選んだ文章:
++++++++++

QE(LED)=QE(分光計)/(1+FOM)
【0026】
望ましいFOM値は、いくつかの方法で各蛍光体に対して満足させることができる。これらは、1)速い減衰期間(例えば、<3ms)を備えた蛍光体の選択、2)蛍光体上の平均入射光束を最小化する方法による蛍光体の配置、又は3)この2つの組合せを含む。
【0027】
例えば、上述のFOM値を満足させ、それによってEu3+(減衰期間が約1ms)、Tb3+(減衰期間が約3ms)、Mn4+(減衰期間が約3ms)、Pr3+(減衰期間が約1〜500ms)、Eu2+(減衰期間が約1ms)、又はCe3+(減衰期間が<100ns)に基づく蛍光体のようなより速く減衰する蛍光体をLED内で使用することにより、飽和効果を回避することができる。これらの種類の蛍光体に対して、FOMの減衰期間成分は、目標値の0.3を満足するのに十分なほど低く、それによって飽和効果を低減するか又は防止する。
【0028】
代替的に、Mn2+(減衰期間が約10ms)に基づく蛍光体のようなより遅い減衰期間の蛍光体が使用される場合には、代替的なLEDランプ設計を使用して蛍光体層上の平均光束を低減することができる。これを達成する1つの方法は、これらの減衰の遅い蛍光体を含有する蛍光体コーティングをLEDチップから遠く離して配置し、蛍光体上の平均光束を低減することである。
【0029】
これらの方法は、互いに組み合わせて使用してもよい。例えば、より速い減衰期間を備えた蛍光体は、LEDチップにより近く設けられてもよく、より遅い減衰期間の蛍光体は、これらのより速い蛍光体の上に設けることができる。最初のより速く減衰する蛍光体層は、入射LED放射を散乱かつ吸収することになり、それが、より遅く減衰する蛍光体上の入射光束を低減することになり、その層内での飽和を防止する。このようなコーティング手法は、素子全体の効率を最大にすることになる。
【0030】
図1に示す設計は、非常に速い減衰期間を備えた蛍光体が使用される時に上述のFOMを満足させるのに適切と考えられるが、より遅い減衰期間の蛍光体に対しては、他の設計が必要になる場合がある。すなわち、図2を参照すると、本発明の一実施形態による発光素子を示している。図2の実施形態の構造は、蛍光体層122がLEDチップから遠く離れて配置される以外は、図1の構造と類似している。この配置は、LED放射がLEDチップから離れて伝播する時にそれが分散されるので、より低い入射LED光束をもたらす。すなわち、上記に定めたFOMは、より遅く減衰する蛍光体によってより容易に満足させることができる。

++++++++++

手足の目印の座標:

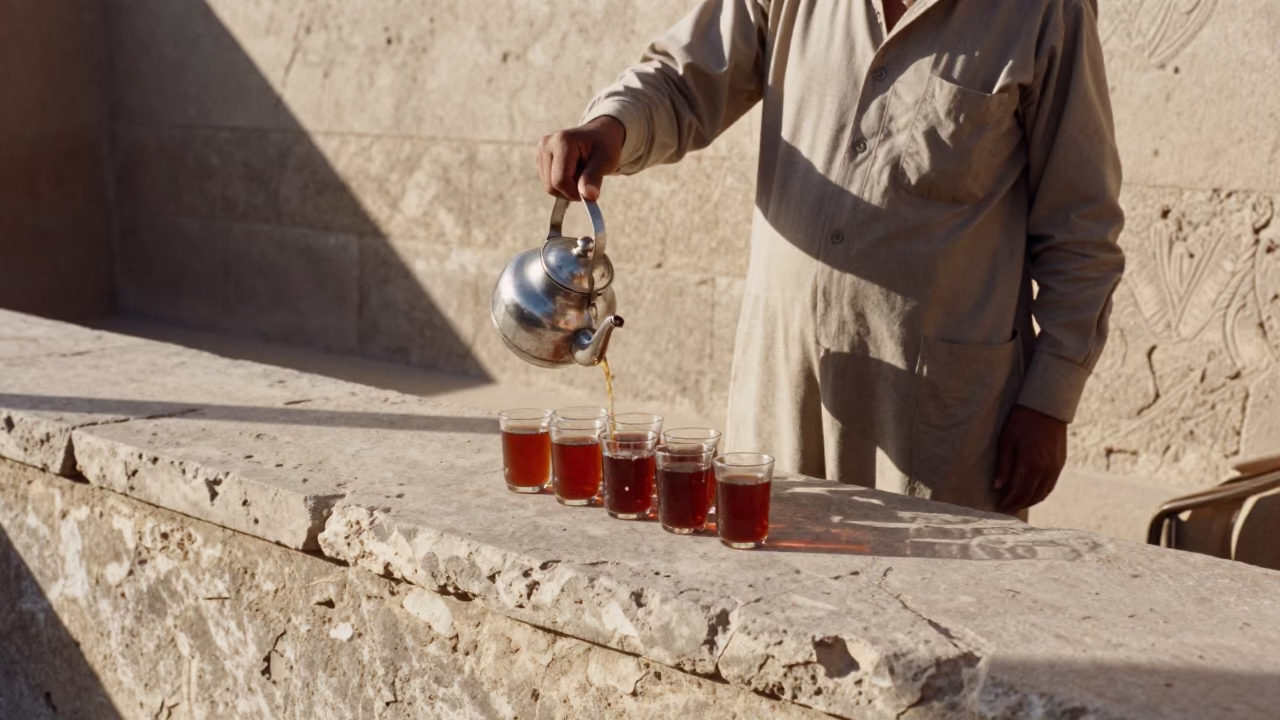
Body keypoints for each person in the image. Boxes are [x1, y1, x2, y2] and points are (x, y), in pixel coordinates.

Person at [536, 0, 1124, 516]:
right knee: (773, 593)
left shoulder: (1046, 12)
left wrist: (1048, 401)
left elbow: (1080, 227)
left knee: (930, 611)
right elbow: (683, 80)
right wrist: (610, 126)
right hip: (783, 388)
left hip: (939, 414)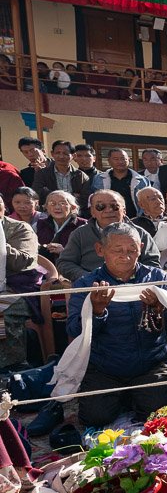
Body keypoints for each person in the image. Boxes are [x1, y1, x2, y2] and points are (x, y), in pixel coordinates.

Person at [65, 222, 167, 428]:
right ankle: (123, 398)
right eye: (118, 250)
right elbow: (74, 330)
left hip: (149, 364)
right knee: (96, 418)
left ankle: (135, 396)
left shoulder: (157, 277)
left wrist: (158, 308)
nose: (126, 256)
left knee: (157, 416)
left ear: (141, 249)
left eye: (132, 250)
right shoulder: (87, 284)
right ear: (100, 250)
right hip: (105, 367)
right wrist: (97, 312)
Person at [58, 191, 160, 281]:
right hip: (93, 287)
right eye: (100, 207)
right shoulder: (80, 234)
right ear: (92, 212)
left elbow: (152, 262)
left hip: (133, 286)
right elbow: (65, 263)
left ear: (124, 210)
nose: (108, 210)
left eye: (114, 206)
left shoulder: (140, 233)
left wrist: (135, 279)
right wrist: (88, 278)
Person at [0, 197, 38, 371]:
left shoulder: (19, 228)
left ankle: (11, 366)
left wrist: (1, 245)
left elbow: (23, 261)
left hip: (16, 287)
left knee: (4, 313)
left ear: (4, 207)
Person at [90, 149, 147, 218]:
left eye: (123, 159)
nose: (120, 162)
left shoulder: (142, 180)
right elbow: (93, 200)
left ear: (129, 160)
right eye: (116, 159)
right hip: (108, 217)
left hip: (135, 218)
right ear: (109, 161)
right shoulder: (99, 179)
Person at [32, 140, 90, 205]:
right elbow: (37, 194)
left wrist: (49, 193)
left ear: (73, 156)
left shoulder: (81, 176)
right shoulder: (42, 174)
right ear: (52, 154)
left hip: (74, 210)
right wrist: (71, 195)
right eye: (57, 153)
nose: (61, 156)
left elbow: (85, 200)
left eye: (65, 153)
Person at [36, 190, 86, 265]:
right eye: (52, 203)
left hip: (73, 267)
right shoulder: (40, 224)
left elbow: (88, 254)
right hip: (45, 267)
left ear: (72, 207)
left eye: (62, 203)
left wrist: (64, 251)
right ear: (46, 207)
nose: (57, 207)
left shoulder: (83, 225)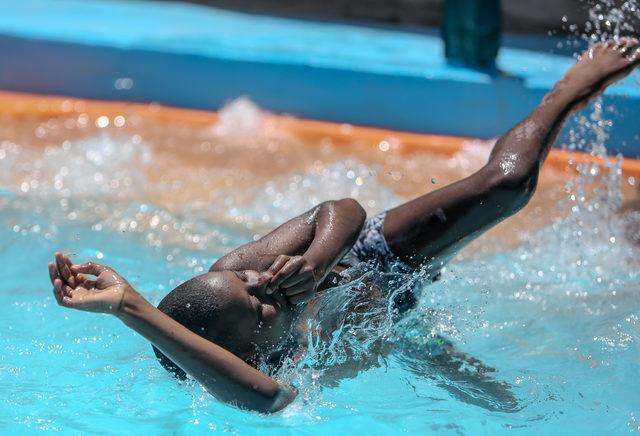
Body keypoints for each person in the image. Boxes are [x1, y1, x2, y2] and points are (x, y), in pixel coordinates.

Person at [49, 39, 640, 413]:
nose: (261, 286)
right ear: (255, 353)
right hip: (390, 325)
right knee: (508, 410)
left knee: (505, 187)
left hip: (371, 262)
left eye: (251, 283)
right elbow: (265, 400)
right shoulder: (266, 378)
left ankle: (565, 92)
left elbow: (345, 210)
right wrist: (131, 309)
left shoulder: (236, 274)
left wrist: (318, 260)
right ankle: (425, 349)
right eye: (258, 309)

++++++++++

練習問題:
1. 選んだ文章で、速く減衰する蛍光体の元になるものとして挙がっているイオンをすべて書き出してください。
2. 選んだ文章では、速く減衰する蛍光体をLEDチップの近くに、遅く減衰する蛍光体をその上に置いています。この並べ方で遅い蛍光体の層の飽和を防げるのはなぜか、文章に書かれている理由を説明してください。

各問の答え:
1. Eu3+、Tb3+、Mn4+、Pr3+、Eu2+、Ce3+

2. 最初の速く減衰する蛍光体層が、入ってくるLEDの放射を散乱させ、吸収するからです。その結果、遅く減衰する蛍光体に当たる光束が減り、その層での飽和が防がれます。